Given n points in the plane. Let's say that a point at coordinate (x1,y1) dominates another point (x2,y2) if x1 ≤ x2 and y1 ≤ y2.
We try, for each point p, to compute the number of points that p dominated them. How we can use Divide and conquer approach to this problem to solve it in O(n log n)?
I think as follow, we sort points by x coordinate then according to the middle point, we split points into two sections, now at this step, I get stuck.
Sort the given points using any nlogn sorting algo(quick sort or merge-sort). where the comparison function takes both x and y into account. Now, since we have sorted list/array, we can do a binary search on this sorted array to find the position of the input point. Now, we have the position in sorted array, all the points below this position is what we needed. If you are using array as your data-structure , due to one-off nature, the position is your answer.
Time complexity:- Sorting takes n * log n Binary search takes log n Returning the position is 0(1).

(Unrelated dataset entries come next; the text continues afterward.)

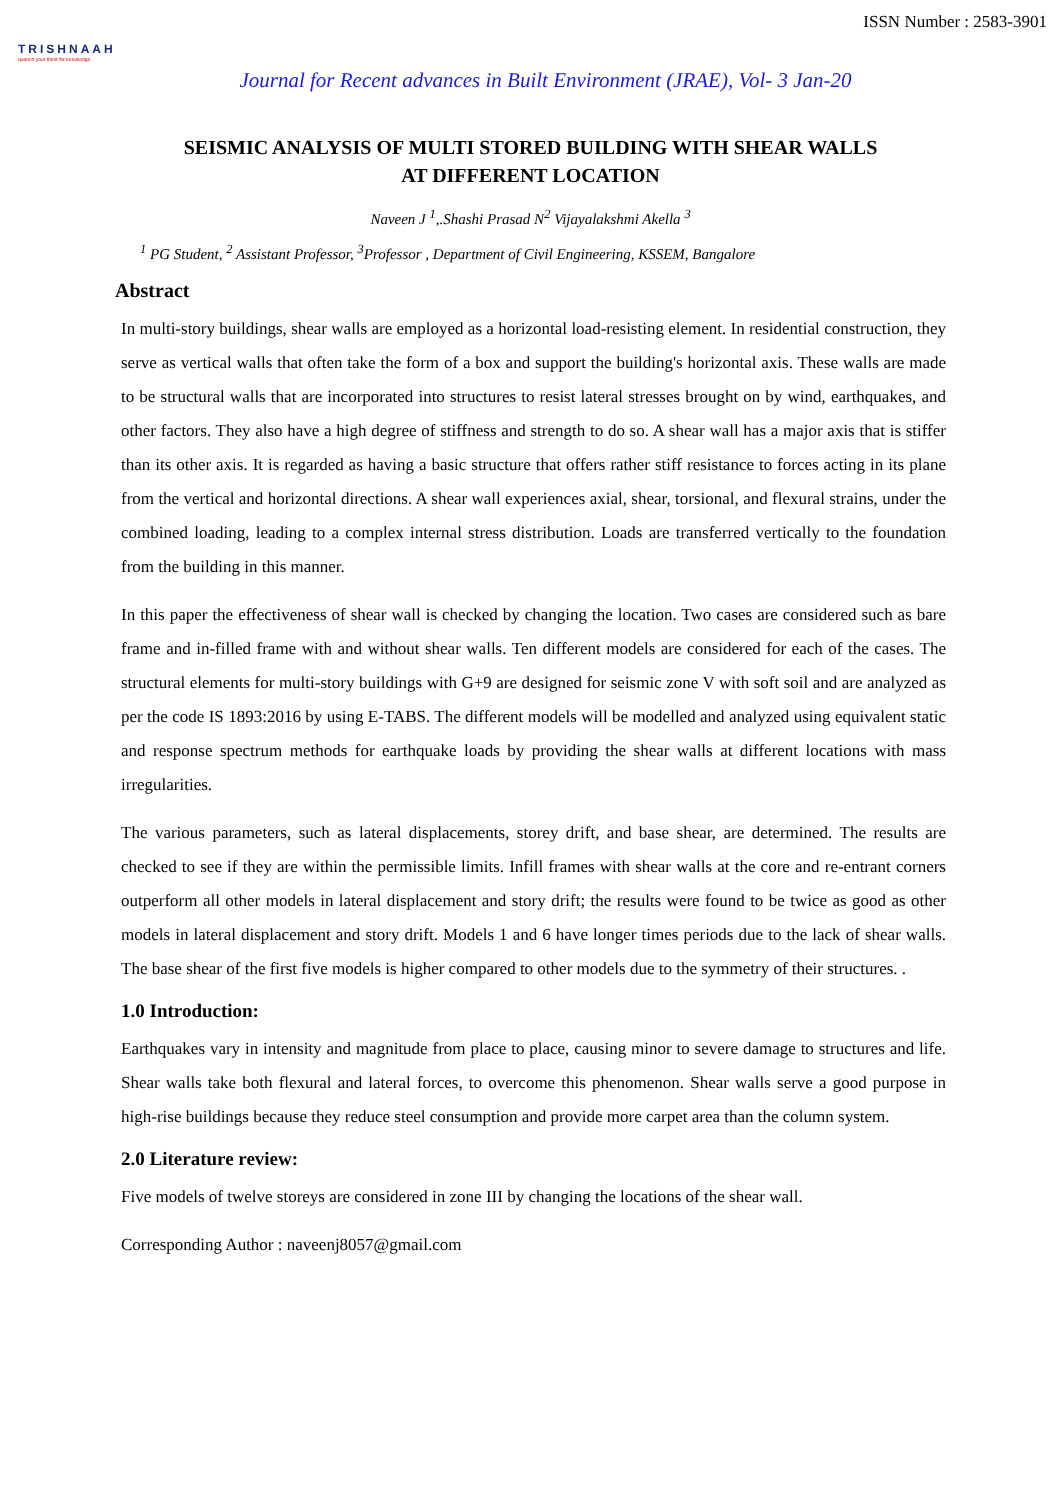TRISHNAAH
quench your thirst for knowledge
ISSN Number : 2583-3901
Journal for Recent advances in Built Environment (JRAE), Vol- 3 Jan-20
SEISMIC ANALYSIS OF MULTI STORED BUILDING WITH SHEAR WALLS
AT DIFFERENT LOCATION
Naveen J <sup>1</sup>,.Shashi Prasad N<sup>2</sup> Vijayalakshmi Akella <sup>3</sup>
<sup>1</sup> PG Student, <sup>2</sup> Assistant Professor, <sup>3</sup>Professor , Department of Civil Engineering, KSSEM, Bangalore
Abstract
In multi-story buildings, shear walls are employed as a horizontal load-resisting element. In residential construction, they serve as vertical walls that often take the form of a box and support the building's horizontal axis. These walls are made to be structural walls that are incorporated into structures to resist lateral stresses brought on by wind, earthquakes, and other factors. They also have a high degree of stiffness and strength to do so. A shear wall has a major axis that is stiffer than its other axis. It is regarded as having a basic structure that offers rather stiff resistance to forces acting in its plane from the vertical and horizontal directions. A shear wall experiences axial, shear, torsional, and flexural strains, under the combined loading, leading to a complex internal stress distribution. Loads are transferred vertically to the foundation from the building in this manner.
In this paper the effectiveness of shear wall is checked by changing the location. Two cases are considered such as bare frame and in-filled frame with and without shear walls. Ten different models are considered for each of the cases. The structural elements for multi-story buildings with G+9 are designed for seismic zone V with soft soil and are analyzed as per the code IS 1893:2016 by using E-TABS. The different models will be modelled and analyzed using equivalent static and response spectrum methods for earthquake loads by providing the shear walls at different locations with mass irregularities.
The various parameters, such as lateral displacements, storey drift, and base shear, are determined. The results are checked to see if they are within the permissible limits. Infill frames with shear walls at the core and re-entrant corners outperform all other models in lateral displacement and story drift; the results were found to be twice as good as other models in lateral displacement and story drift. Models 1 and 6 have longer times periods due to the lack of shear walls. The base shear of the first five models is higher compared to other models due to the symmetry of their structures. .
1.0 Introduction:
Earthquakes vary in intensity and magnitude from place to place, causing minor to severe damage to structures and life. Shear walls take both flexural and lateral forces, to overcome this phenomenon. Shear walls serve a good purpose in high-rise buildings because they reduce steel consumption and provide more carpet area than the column system.
2.0 Literature review:
Five models of twelve storeys are considered in zone III by changing the locations of the shear wall.
Corresponding Author : naveenj8057@gmail.com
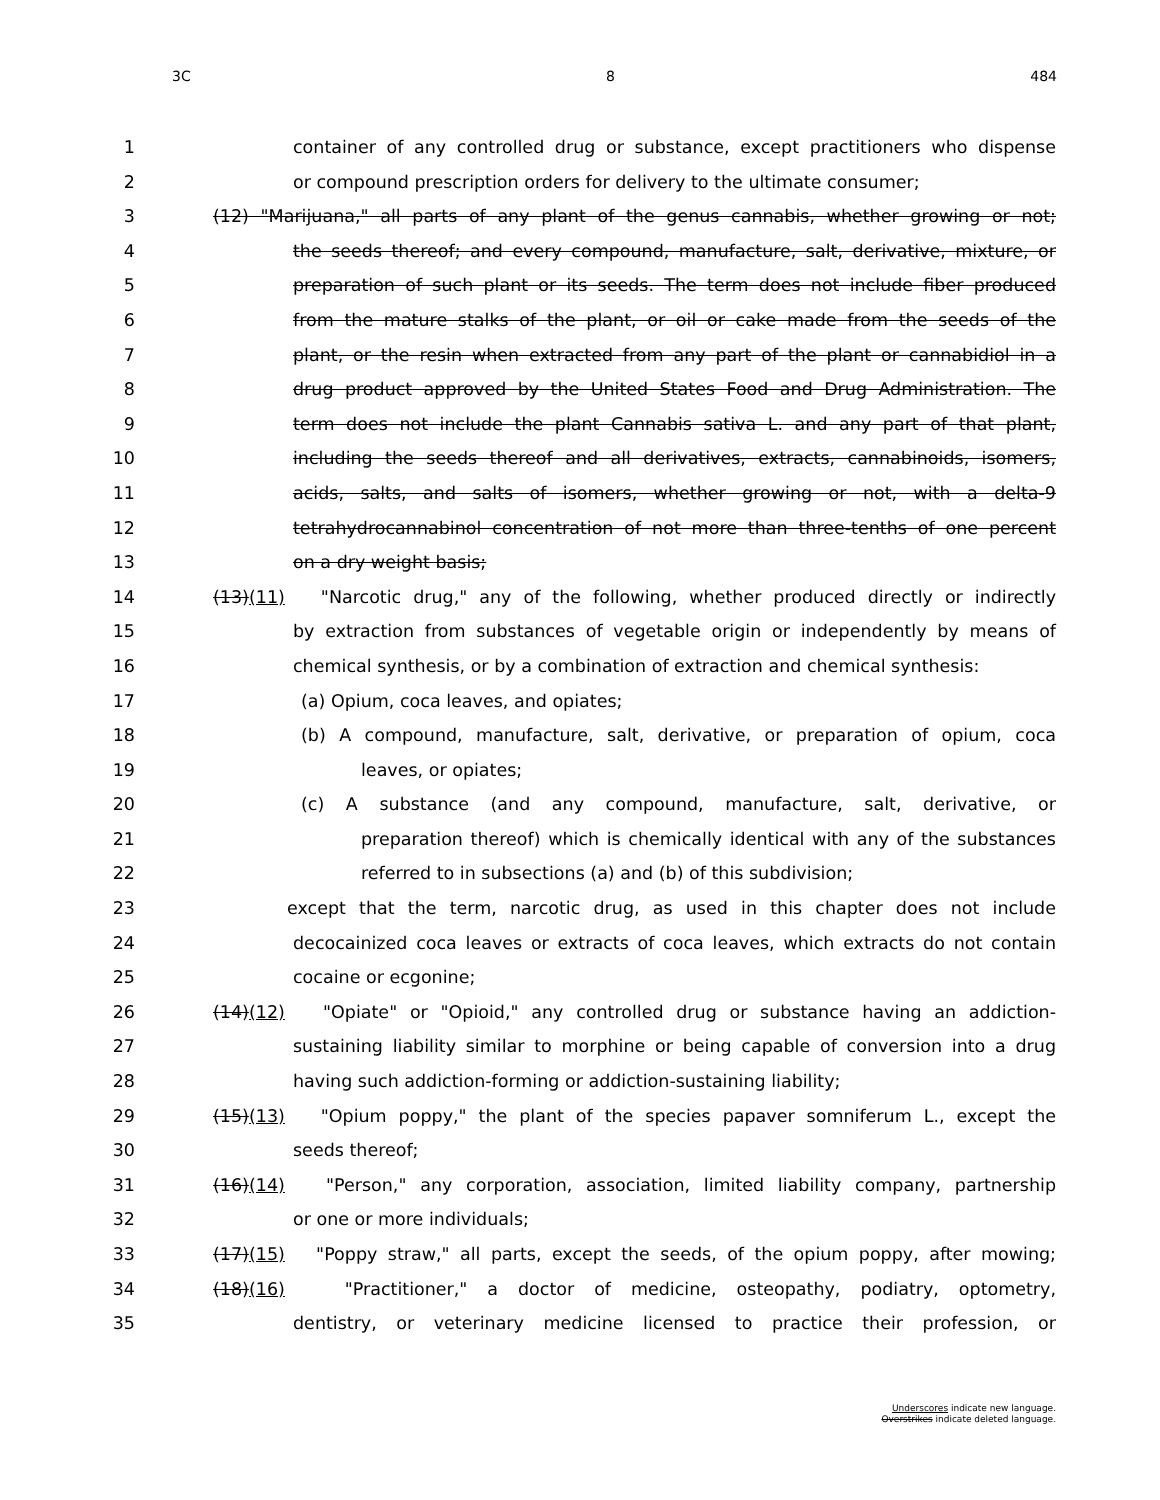3C 8 484
1 container of any controlled drug or substance, except practitioners who dispense
2 or compound prescription orders for delivery to the ultimate consumer;
3 (12) "Marijuana," all parts of any plant of the genus cannabis, whether growing or not;
4 the seeds thereof; and every compound, manufacture, salt, derivative, mixture, or
5 preparation of such plant or its seeds. The term does not include fiber produced
6 from the mature stalks of the plant, or oil or cake made from the seeds of the
7 plant, or the resin when extracted from any part of the plant or cannabidiol in a
8 drug product approved by the United States Food and Drug Administration. The
9 term does not include the plant Cannabis sativa L. and any part of that plant,
10 including the seeds thereof and all derivatives, extracts, cannabinoids, isomers,
11 acids, salts, and salts of isomers, whether growing or not, with a delta-9
12 tetrahydrocannabinol concentration of not more than three-tenths of one percent
13 on a dry weight basis;
14 (13)(11) "Narcotic drug," any of the following, whether produced directly or indirectly
15 by extraction from substances of vegetable origin or independently by means of
16 chemical synthesis, or by a combination of extraction and chemical synthesis:
17 (a) Opium, coca leaves, and opiates;
18 (b) A compound, manufacture, salt, derivative, or preparation of opium, coca
19 leaves, or opiates;
20 (c) A substance (and any compound, manufacture, salt, derivative, or
21 preparation thereof) which is chemically identical with any of the substances
22 referred to in subsections (a) and (b) of this subdivision;
23 except that the term, narcotic drug, as used in this chapter does not include
24 decocainized coca leaves or extracts of coca leaves, which extracts do not contain
25 cocaine or ecgonine;
26 (14)(12) "Opiate" or "Opioid," any controlled drug or substance having an addiction-
27 sustaining liability similar to morphine or being capable of conversion into a drug
28 having such addiction-forming or addiction-sustaining liability;
29 (15)(13) "Opium poppy," the plant of the species papaver somniferum L., except the
30 seeds thereof;
31 (16)(14) "Person," any corporation, association, limited liability company, partnership
32 or one or more individuals;
33 (17)(15) "Poppy straw," all parts, except the seeds, of the opium poppy, after mowing;
34 (18)(16) "Practitioner," a doctor of medicine, osteopathy, podiatry, optometry,
35 dentistry, or veterinary medicine licensed to practice their profession, or
Underscores indicate new language.
Overstrikes indicate deleted language.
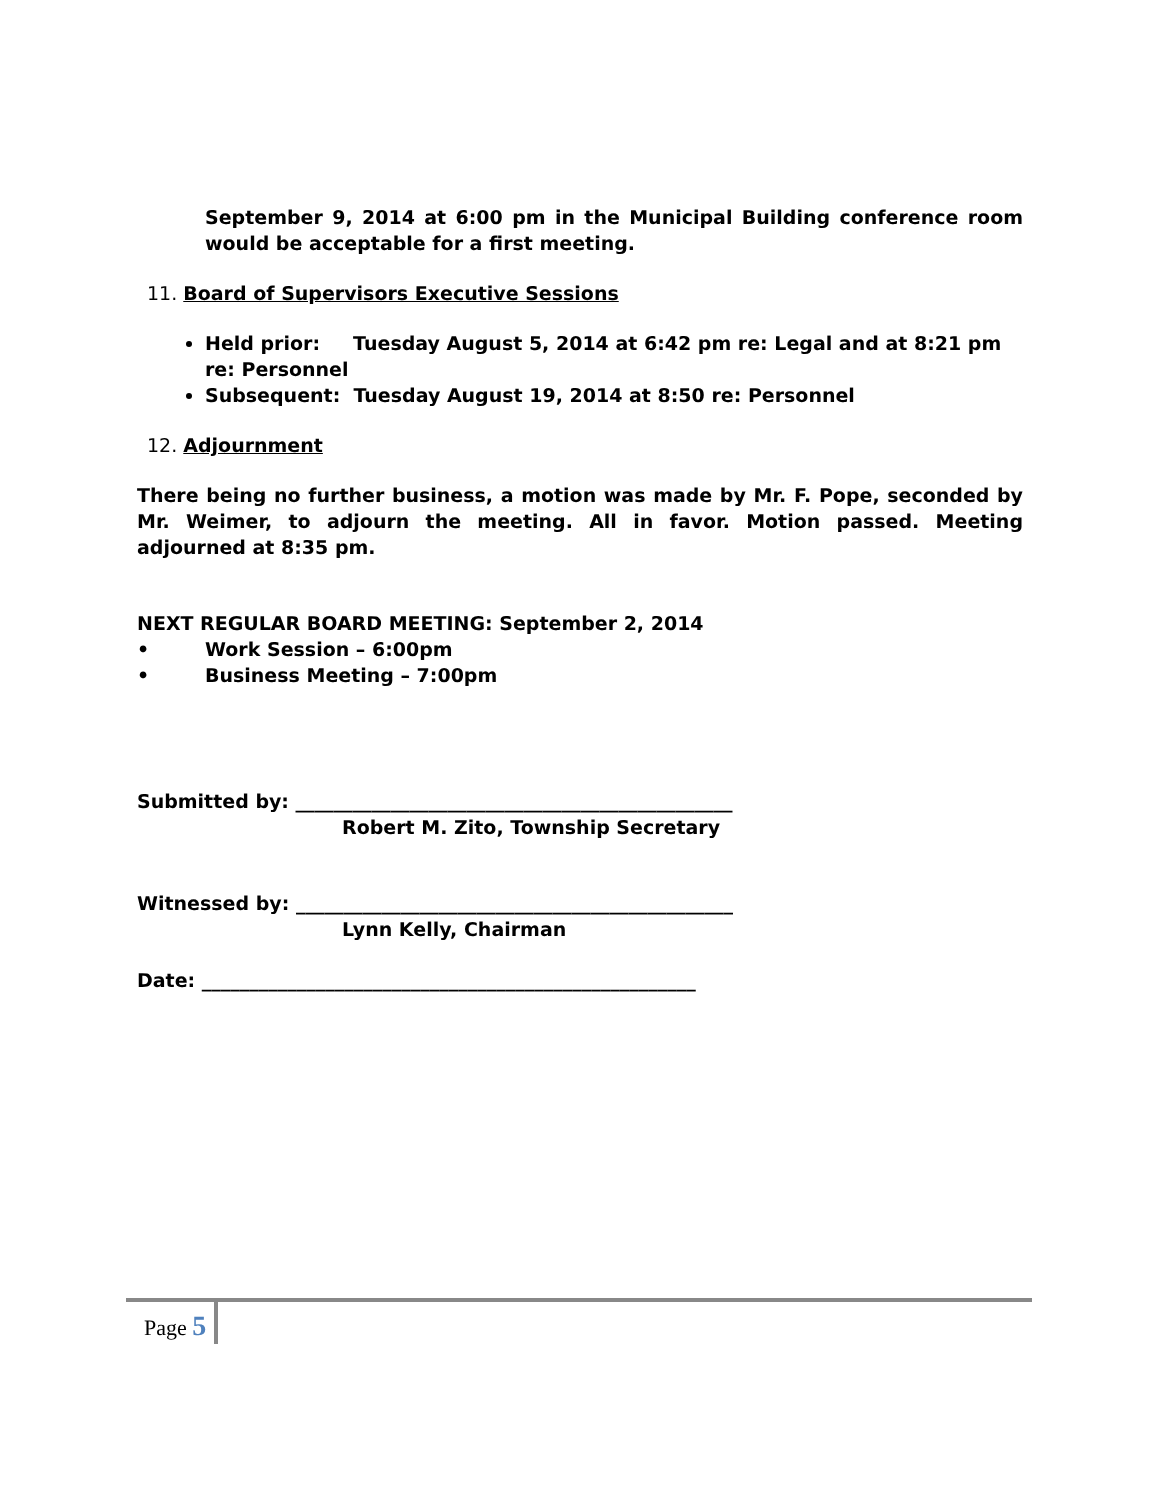September 9, 2014 at 6:00 pm in the Municipal Building conference room would be acceptable for a first meeting.
11. Board of Supervisors Executive Sessions
Held prior: Tuesday August 5, 2014 at 6:42 pm re: Legal and at 8:21 pm re: Personnel
Subsequent: Tuesday August 19, 2014 at 8:50 re: Personnel
12. Adjournment
There being no further business, a motion was made by Mr. F. Pope, seconded by Mr. Weimer, to adjourn the meeting. All in favor. Motion passed. Meeting adjourned at 8:35 pm.
NEXT REGULAR BOARD MEETING: September 2, 2014
• Work Session – 6:00pm
• Business Meeting – 7:00pm
Submitted by: ______________________________________________
Robert M. Zito, Township Secretary
Witnessed by: ______________________________________________
Lynn Kelly, Chairman
Date: ____________________________________________________
Page 5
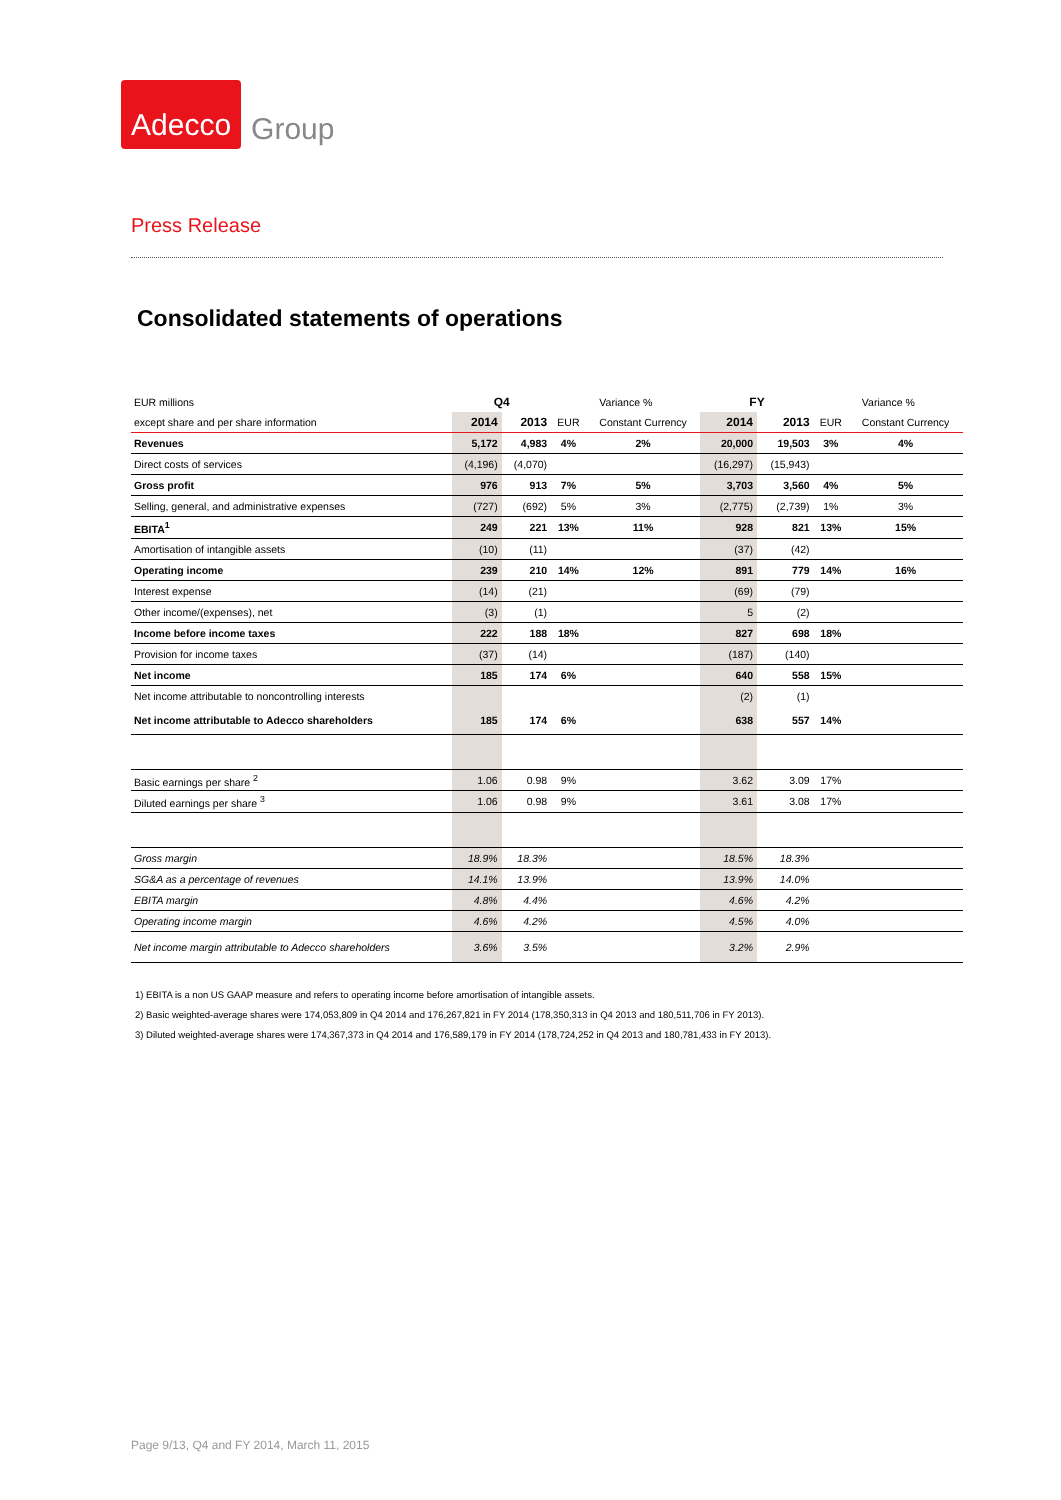Adecco Group
Press Release
Consolidated statements of operations
| EUR millions | Q4 | | Variance % | | FY | | Variance % | |
| except share and per share information | 2014 | 2013 | EUR | Constant Currency | 2014 | 2013 | EUR | Constant Currency |
| Revenues | 5,172 | 4,983 | 4% | 2% | 20,000 | 19,503 | 3% | 4% |
| Direct costs of services | (4,196) | (4,070) | | | (16,297) | (15,943) | | |
| Gross profit | 976 | 913 | 7% | 5% | 3,703 | 3,560 | 4% | 5% |
| Selling, general, and administrative expenses | (727) | (692) | 5% | 3% | (2,775) | (2,739) | 1% | 3% |
| EBITA<sup>1</sup> | 249 | 221 | 13% | 11% | 928 | 821 | 13% | 15% |
| Amortisation of intangible assets | (10) | (11) | | | (37) | (42) | | |
| Operating income | 239 | 210 | 14% | 12% | 891 | 779 | 14% | 16% |
| Interest expense | (14) | (21) | | | (69) | (79) | | |
| Other income/(expenses), net | (3) | (1) | | | 5 | (2) | | |
| Income before income taxes | 222 | 188 | 18% | | 827 | 698 | 18% | |
| Provision for income taxes | (37) | (14) | | | (187) | (140) | | |
| Net income | 185 | 174 | 6% | | 640 | 558 | 15% | |
| Net income attributable to noncontrolling interests | | | | | (2) | (1) | | |
| Net income attributable to Adecco shareholders | 185 | 174 | 6% | | 638 | 557 | 14% | |
| Basic earnings per share <sup>2</sup> | 1.06 | 0.98 | 9% | | 3.62 | 3.09 | 17% | |
| Diluted earnings per share <sup>3</sup> | 1.06 | 0.98 | 9% | | 3.61 | 3.08 | 17% | |
| Gross margin | 18.9% | 18.3% | | | 18.5% | 18.3% | | |
| SG&A as a percentage of revenues | 14.1% | 13.9% | | | 13.9% | 14.0% | | |
| EBITA margin | 4.8% | 4.4% | | | 4.6% | 4.2% | | |
| Operating income margin | 4.6% | 4.2% | | | 4.5% | 4.0% | | |
| Net income margin attributable to Adecco shareholders | 3.6% | 3.5% | | | 3.2% | 2.9% | | |
1) EBITA is a non US GAAP measure and refers to operating income before amortisation of intangible assets.
2) Basic weighted-average shares were 174,053,809 in Q4 2014 and 176,267,821 in FY 2014 (178,350,313 in Q4 2013 and 180,511,706 in FY 2013).
3) Diluted weighted-average shares were 174,367,373 in Q4 2014 and 176,589,179 in FY 2014 (178,724,252 in Q4 2013 and 180,781,433 in FY 2013).
Page 9/13, Q4 and FY 2014, March 11, 2015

Total = n * log n + log n + 1
When compared to n * logn, (log n + 1) is just a constant and this constant becomes relatively very small for a very large data-set. So, your overall complexity is still n * log n.
For example let us say the number of data point is 100. Then, 100 * log (100) = 200. (Taking base as 10). log(100) + (100 * log(100)) = 202.
You see, the additional log(n) makes the time complexity from 200 to 202. Hence, for a really large dataset, you can safely ignore the addition of log(n) as just a constant.